Interior view shows empty rows of benches in the landmark Church of Our Lady (Frauenkirche) in the center of Munich, southern Germany. Photo AFP, Christof Stache

Many German church attendees are leaving or have already considered it.

According to a Bertelsmann Foundation study, church attendance is declining at a faster rate than ever before, particularly in younger generations. The Christliches Medienmagazin PRO article also reported that approximately 41 percent of teens and young adults (ages 16-24) said they considered leaving the church. In the 29-39 age group, at least one in three wanted to discontinue their attendance. Those who were least likely to leave were seniors (70 and over) where the rate remains at 5 percent. The 4363-participant survey also revealed that at least 17 percent go to church at least once month, and an equal number does not attend at all.

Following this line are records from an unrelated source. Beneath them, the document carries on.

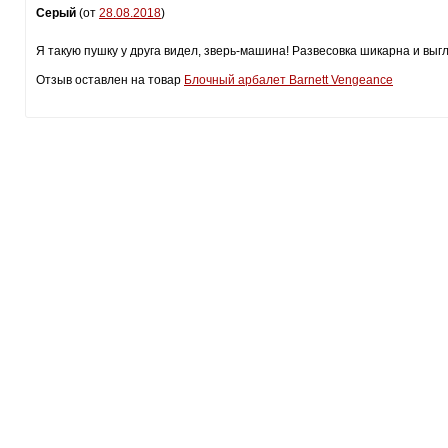
Серый
(от
28.08.2018
)
Я такую пушку у друга видел, зверь-машина! Развесовка шикарна и выгл
Отзыв оставлен на товар
Блочный арбалет Barnett Vengeance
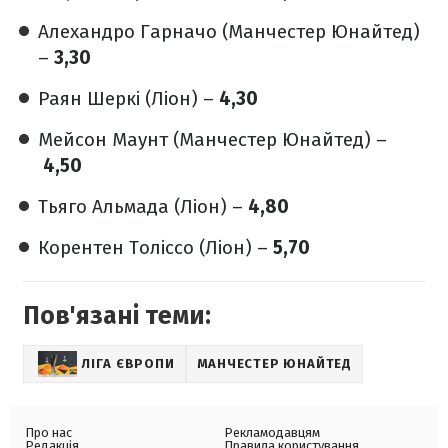
Алехандро Гарначо (Манчестер Юнайтед)
–
3,30
Раян Шеркі (Ліон) –
4,30
Мейсон Маунт (Манчестер Юнайтед) –
4,50
Тьяго Альмада (Ліон) –
4,80
Корентен Толіссо (Ліон) –
5,70
Пов'язані теми:
ЛІГА ЄВРОПИ
МАНЧЕСТЕР ЮНАЙТЕД
Про нас
Рекламодавцям
Редакція
Правила користування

Yasemin El-Menouar, who is the Foundation’s top researcher at their Religion Monitor project, says that “individualisation” remains a top cause for the lack of solidarity within today’s churches. Despite pervasive forces of secularisation, many participants still reported a belief in God. According to Bertelsmann study findings from Jesus.de, more “private forms of spirituality” are taking over the more “traditional ecclesiastical forms of religiosity” El-Menouar said in the article. Additionally, over 90 percent of those who thought about leaving said that one can still be a Christian without going to church. At the same time, the role of religion holds the “least importance” in life today. Politics, friendship, family, work, and leisure time all held a higher priority.

The results also revealed that 80 percent were leaving the church because of church scandals and a lack of trust.

Doris Bauer, a 53-year old social worker from Cologne, said to DW that she left her Catholic parish last year. Her church’s handling of sex abuse cases was a main factor in her exit. The Archdiocese of Cologne, particularly its archbishop cardinal, Rainer Maria Woelki, has been criticised over how he handled the abuse cases.

“But church leaders did not give any indication that they intended to take responsibility, or that they intended to draw conclusions and implement any changes,” she said.

Bauer believes that the church in its present-day form is now obsolete. “The church sells itself as a moral authority. But it does not live by its own standards and values.”

Jesus.de also published results from the German Bishops’ Conference and the Evangelical Church in Germany. As of 2021, less than half were “Catholic or Evangelical for the first time.” The country’s Catholics currently make up 26 percent of the total population and almost 24 percent still claim a Protestant affiliation.